Here’s one of those puzzles of life I wish I could solve before I die. Someone calls, I answer, and they ask for Betty. I tell them they have the wrong number, that there’s no one named Betty here. They apologize and hang up. Forty-five seconds later, the phone rings again. (We usually get about three calls a week, so I’m pretty sure this is the same person.) “Yes, is Betty there?” Wrong number again, I respond with measured pleasantness. “I’m sorry,” they say, and this time they really seem to mean it. In fact, they sound as though they’re going to make some kind of effort to determine what Betty’s actual phone number is. Minutes pass and the telephone remains silent. I forget about it. Two hours later, the phone rings. Now it’s a different person asking for Betty. “Listen,” I say optimistically. “You can call back as many times as you want, but no matter how many times you ask, Betty still won’t be here.”

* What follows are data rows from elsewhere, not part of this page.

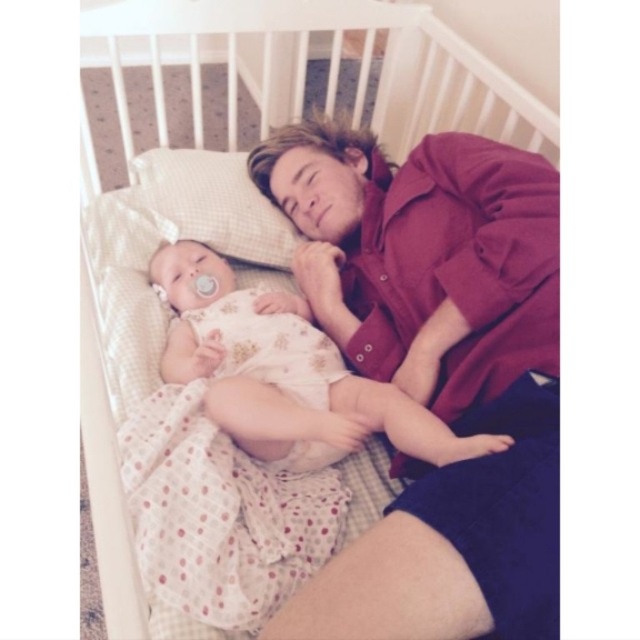
Is floral cotton dress at center further to camera compared to white checkered pillow at upper left?

No.

You are a GUI agent. You are given a task and a screenshot of the screen. Output one action in this format:
    pyautogui.click(x=<x>, y=<y>)
    Task: Click on the floral cotton dress at center
    
    Given the screenshot: What is the action you would take?
    pyautogui.click(x=284, y=372)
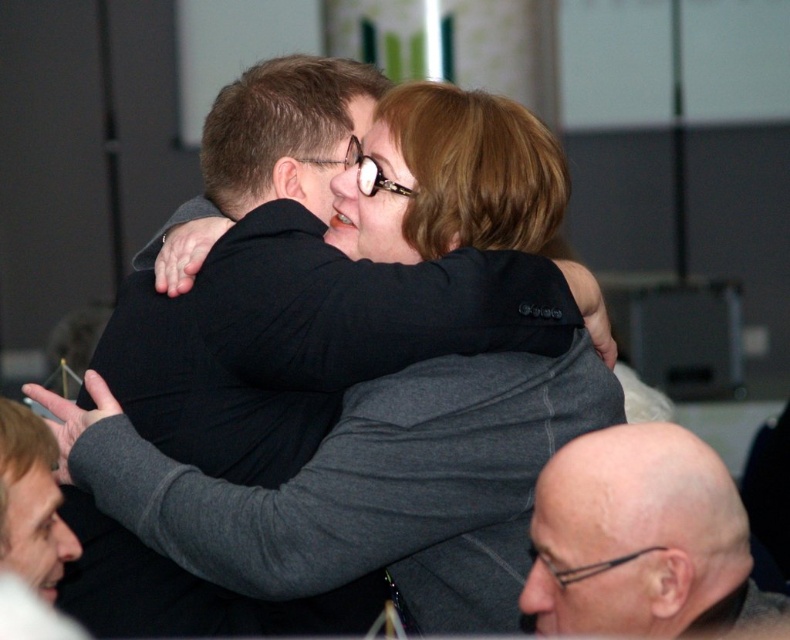
Which is behind, point (708, 625) or point (21, 538)?

Point (708, 625)

Measure the distance between bald head at lower right and gray fabric jacket at center.

bald head at lower right is 37.26 inches from gray fabric jacket at center.

Does point (567, 529) come farther from viewer compared to point (29, 442)?

Yes, it is behind point (29, 442).

Identify the location of bald head at lower right. The height and width of the screenshot is (640, 790). 640,540.

How much distance is there between dark gray sweater at center and gray fabric jacket at center?

A distance of 21.53 inches exists between dark gray sweater at center and gray fabric jacket at center.

Between dark gray sweater at center and gray fabric jacket at center, which one is positioned lower?

Positioned lower is gray fabric jacket at center.

Between point (345, 467) and point (36, 556), which one is positioned in front?

Positioned in front is point (36, 556).

In order to click on dark gray sweater at center in this screenshot , I will do `click(345, 368)`.

Based on the photo, can you confirm if dark gray sweater at center is bigger than bald head at lower right?

Yes, dark gray sweater at center is bigger than bald head at lower right.

Who is shorter, dark gray sweater at center or bald head at lower right?

With less height is bald head at lower right.

Which is in front, point (333, 396) or point (550, 474)?

Point (550, 474) is more forward.

The image size is (790, 640). Find the location of `dark gray sweater at center`. dark gray sweater at center is located at coordinates (345, 368).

The mystery for me is this: We’ve had the same phone number for ten years. In all of that time, no Betty has ever lived here. That means one of two things. Either Betty used to have our number and this person who now urgently needs to speak to her has been out of touch for more than a decade. Or, Betty gave the caller a fake number to get rid of him. Or (I just thought of a third possibility), the caller keeps pressing Redial, under the assumption that I’m mistaken and have simply forgotten that there’s a person named Betty living in our house.
In any case, I know exactly how to deal with this situation. I take the phone off the hook and leave it there. We’re not due for another call for three or four days anyway.